Um so drängender stellt sich für den Leser die Frage, was diese Soldaten da eigentlich machen (das gilt vor allem für die Teile des Romans, die in Indochina und Algerien spielen). Was sich zunächst wie ein verspäteter Abenteuerroman liest, hat unversehens mehr zu tun mit dem absurden Theater eines Beckett. Die reflektierenden Teile werden dann ja auch in den Kommentaren nachgeliefert, in den langen Gesprächen zwischen dem Ich-Erzähler, Salagnon und dessen Freund Mariani, der Salagnon in Indochina das Leben rettete, aber anders als Salagnon nicht über die Kunst die finsteren Erfahrungen des Krieges abfedern kann. Für Mariani geht der Krieg weiter, der Kolonialkrieg wird zurückgeführt in das Mutterland; das „Wir“ und das „Sie“ erscheint erneut und hat nicht nötig, nationale Grenzen zu überschreiten. Mariani ist ein Rassist. Warum ist er dann überhaupt mit Mariani befreundet, fragt sich und Salagnon der Ich-Erzähler.
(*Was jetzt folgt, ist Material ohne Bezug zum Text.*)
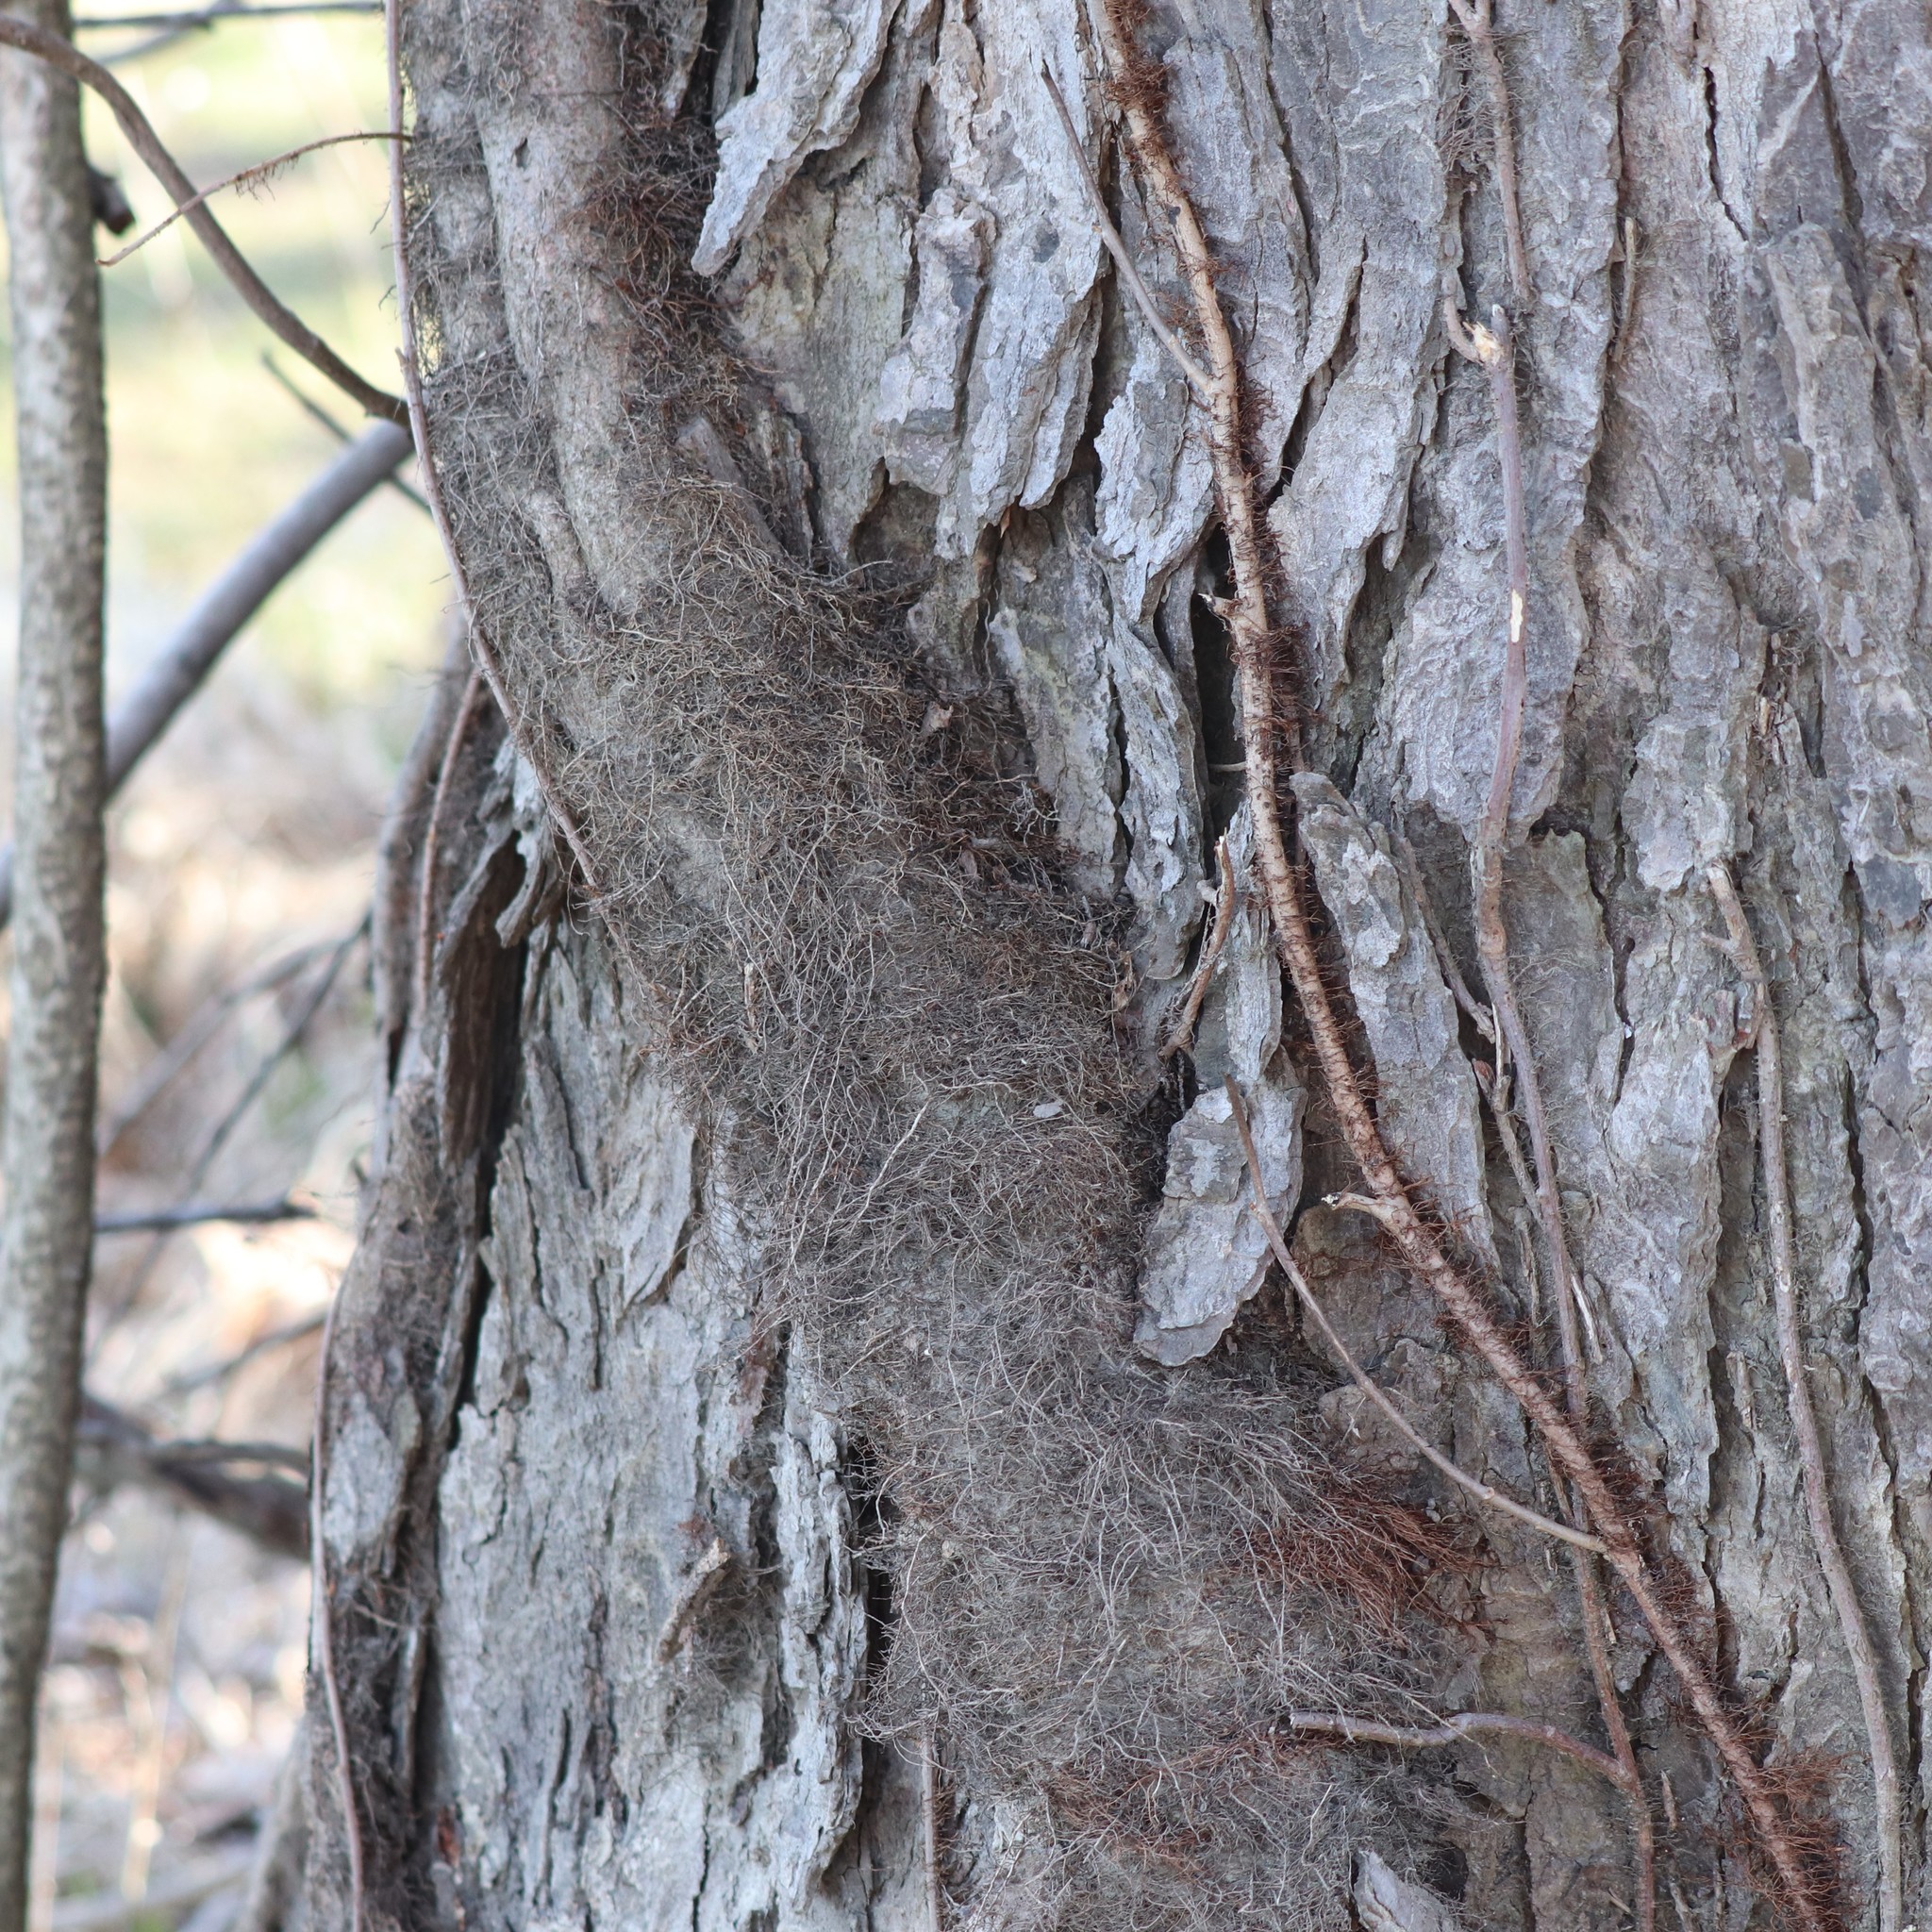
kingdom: Plantae
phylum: Tracheophyta
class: Magnoliopsida
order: Sapindales
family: Anacardiaceae
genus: Toxicodendron
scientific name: Toxicodendron radicans
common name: Poison ivy
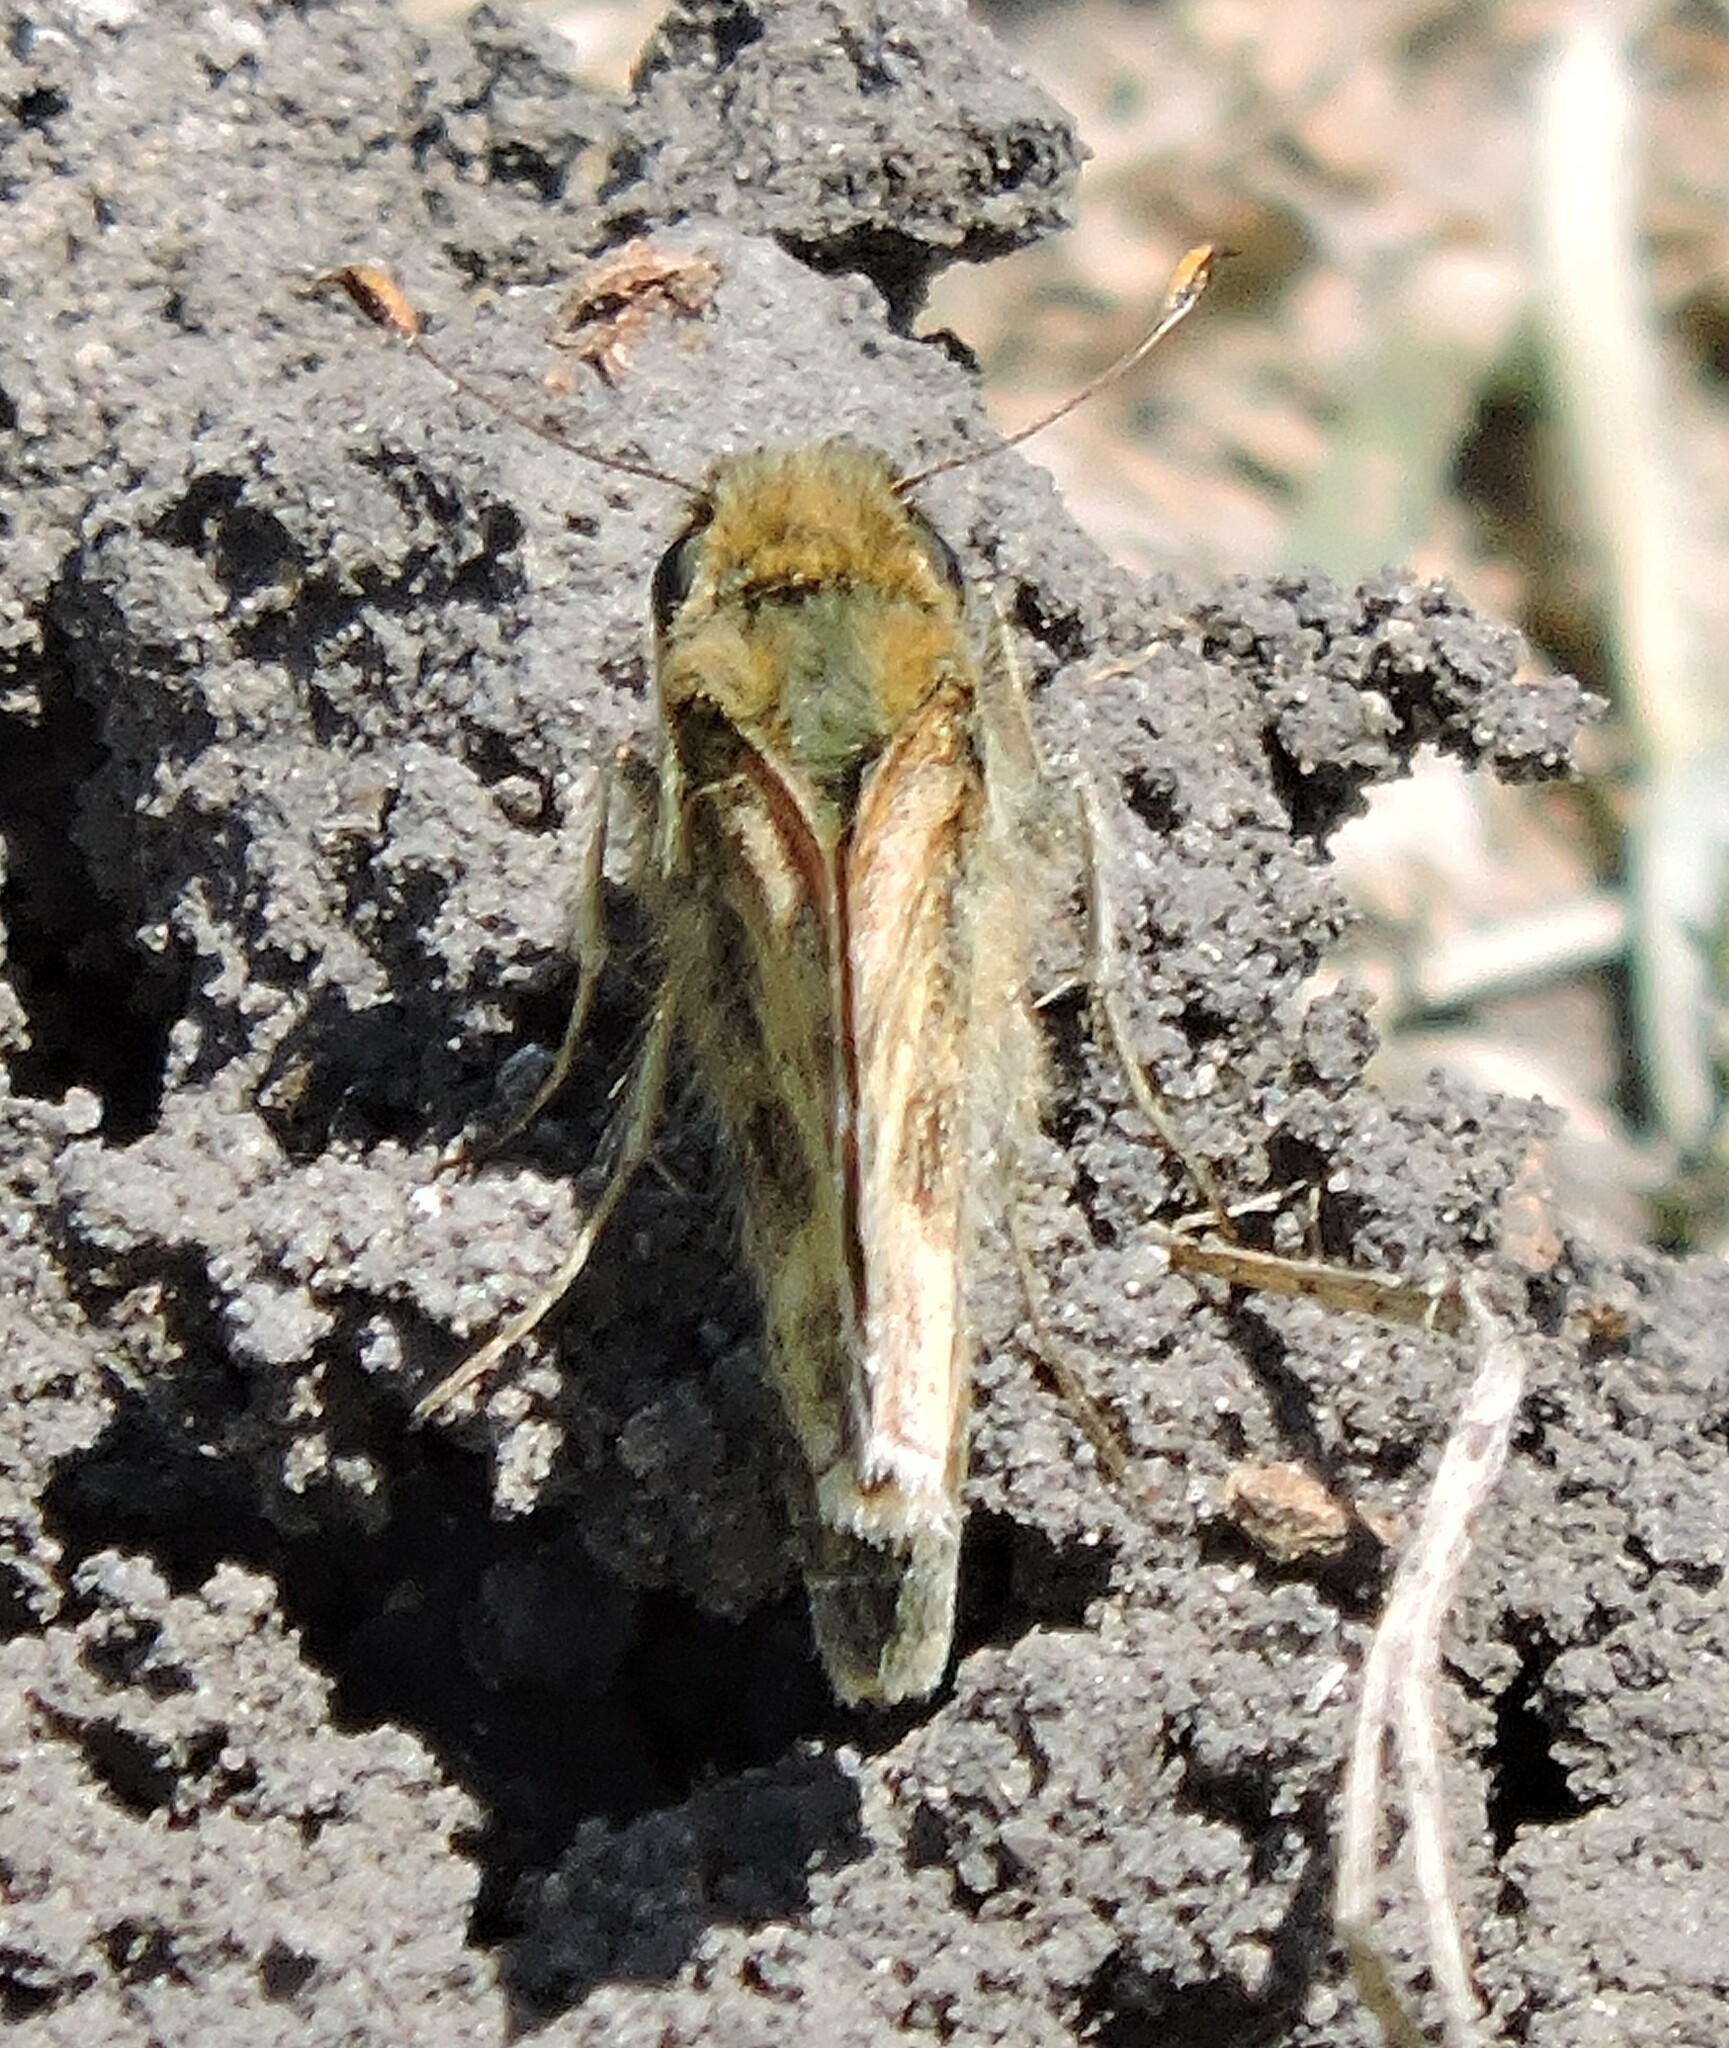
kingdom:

Das habe mehr mit der Vergangenheit als mit der Gegenwart zu tun, immerhin habe Mariania ihm, Salagnon, das Leben gerettet, indem er sein eigenes aufs Spiel setzte.

 

Aber vielleicht ist da noch etwas anderes. In den Kommentaren wird der Rassist als Typus gefasst, der es nur mit Ähnlichkeiten hat. Alles Unähnliche gilt als fremd. Hier also: Frankreich den Franzosen. Der Deutsche kennt die Parole „Ausländer raus“. Jenni muss also  versuchen, dieses Prinzip der Ähnlichkeit auf möglichst allen Ebenen zu zerschlagen. Von daher wohl der abrupte Wechsel von Kommentar zu Roman zu Kommentar usw. Das heißt aber auch, dass der Rassist nicht bei sich bleiben darf. Wie unbelehrbar er auch sein mag, er muss gewissermaßen im Belagerungszustand leben. Und zwar belagert von seinen „eigenen“ Leuten, also indigenen Franzosen. Die Botschaft Jennis ist so einfach wie klar: Man muss mit den Rechten leben, ob man will oder nicht. Das ist kein Spaß, aber es gibt keine Alternative, es sei denn die Rechten lösten sich von alleine auf, was für die nächste Zukunft eher unwahrscheinlich ist. Für diese anstehende Kriegsführung des miteinander Lebens gibt es noch keine Kunst.

 

„Die französische Art des Krieges“ ist auch ein Liebesroman, oder besser zwei. Die Liebe, so wie sie hier gezeigt wird, ist eine gelungene Enklave, sehr überhöht, zueinander passende Fundstücke aus Platos Gastmahl.

 

Dieses Buch hat vergangenes Jahr eine wichtige französische Jury überzeugt. Alexis Jenni ist Goncourt-Preisträger des Jahres 2011.

 

Dieter Wenk (02-12)

 

Alexis Jenni, L’art français de la guerre. Roman, Paris 2011 (Gallimard)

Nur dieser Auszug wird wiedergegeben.